Come si sa l'energia elettrica è distribuita in corrente alternata. La necessità di una tensione tensione continua richiede un circuito di conversione.

Se è necessaria una tensione continua di valore costante è sufficiente un diodo o, per una maggiore efficienza, una configurazione di diodi detta ponte di Graetz. Se però, come nel caso degli azionamenti, è necessaria una tensione continua di cui sia possibile controllarne il valore, si deve ricorrere a diodi controllati, i tiristor o SCR (Silicon Controlled Rectifier).

Diodo di potenza

Il diodo, illustrato in figura 1, è un componente a semiconduttore, costituito da una giunzione PN. In esso la corrente può fluire in un solo senso, dall'anodo, A collegato alla zona P, al catodo, K collegato alla zona N.  E' Una valvola dunque, che lascia transitare le cariche in un senso e le blocca in senso opposto.

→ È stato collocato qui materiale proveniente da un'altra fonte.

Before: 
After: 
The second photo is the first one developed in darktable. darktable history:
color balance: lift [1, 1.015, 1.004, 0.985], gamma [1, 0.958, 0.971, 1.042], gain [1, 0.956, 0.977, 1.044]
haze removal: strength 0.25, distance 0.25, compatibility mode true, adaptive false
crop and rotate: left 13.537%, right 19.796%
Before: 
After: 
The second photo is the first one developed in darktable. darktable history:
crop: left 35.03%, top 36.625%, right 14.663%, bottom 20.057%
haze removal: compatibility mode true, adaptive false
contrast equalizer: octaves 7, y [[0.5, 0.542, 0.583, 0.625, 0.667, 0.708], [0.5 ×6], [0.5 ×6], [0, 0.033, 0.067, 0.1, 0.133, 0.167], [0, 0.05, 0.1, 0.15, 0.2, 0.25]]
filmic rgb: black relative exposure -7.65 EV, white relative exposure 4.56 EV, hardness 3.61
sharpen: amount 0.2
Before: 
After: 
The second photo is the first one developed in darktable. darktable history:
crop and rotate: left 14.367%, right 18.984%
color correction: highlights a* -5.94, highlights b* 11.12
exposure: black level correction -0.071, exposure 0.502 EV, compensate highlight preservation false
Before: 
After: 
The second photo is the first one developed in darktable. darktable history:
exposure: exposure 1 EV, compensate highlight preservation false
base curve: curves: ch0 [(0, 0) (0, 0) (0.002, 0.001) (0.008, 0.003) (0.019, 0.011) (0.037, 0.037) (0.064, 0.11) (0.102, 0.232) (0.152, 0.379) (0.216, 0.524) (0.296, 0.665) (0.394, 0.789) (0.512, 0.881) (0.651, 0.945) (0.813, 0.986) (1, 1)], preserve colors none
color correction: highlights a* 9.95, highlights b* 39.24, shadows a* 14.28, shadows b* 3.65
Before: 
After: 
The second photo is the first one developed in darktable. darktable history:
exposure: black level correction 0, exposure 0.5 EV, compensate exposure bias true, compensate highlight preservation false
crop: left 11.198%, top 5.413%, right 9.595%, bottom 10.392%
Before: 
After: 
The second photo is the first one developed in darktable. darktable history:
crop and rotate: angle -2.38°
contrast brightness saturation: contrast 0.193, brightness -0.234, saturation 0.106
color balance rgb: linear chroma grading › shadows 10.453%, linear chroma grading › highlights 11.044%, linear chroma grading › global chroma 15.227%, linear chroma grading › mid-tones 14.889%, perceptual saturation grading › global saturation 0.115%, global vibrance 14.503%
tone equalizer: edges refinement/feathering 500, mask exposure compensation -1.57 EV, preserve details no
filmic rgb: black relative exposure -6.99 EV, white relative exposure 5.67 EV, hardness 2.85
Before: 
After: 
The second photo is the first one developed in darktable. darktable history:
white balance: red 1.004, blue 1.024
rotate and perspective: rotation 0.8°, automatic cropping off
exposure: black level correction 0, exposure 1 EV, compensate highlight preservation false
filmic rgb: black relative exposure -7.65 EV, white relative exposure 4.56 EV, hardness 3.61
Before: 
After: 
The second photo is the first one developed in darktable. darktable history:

Il diodo conduce quando la tensione tra anodo e catodo è positiva, UAK>0 (polarizzazione diretta); non conduce quando è negativa (polarizzazione inversa). In un diodo reale in conduzione UAK è molto bassa (circa 1 V) e l'intensità di corrente assume valore elevati; la tensione inversa può essere elevata ed il diodo è attraversato da una piccola intensità di corrente. Il passaggio dall'uno all'altro stato non è istantaneo. La commutazione  dallo stato di blocco alla conduzione avviene in alcuni microsecondi. Nei diodi rapidi in alcune decine di nanosecondi.

La relazione tra corrente e tensione è illustrata in fig. 1

Figura 1


Tiristor (SCR: Silicon Controlled Rectifier)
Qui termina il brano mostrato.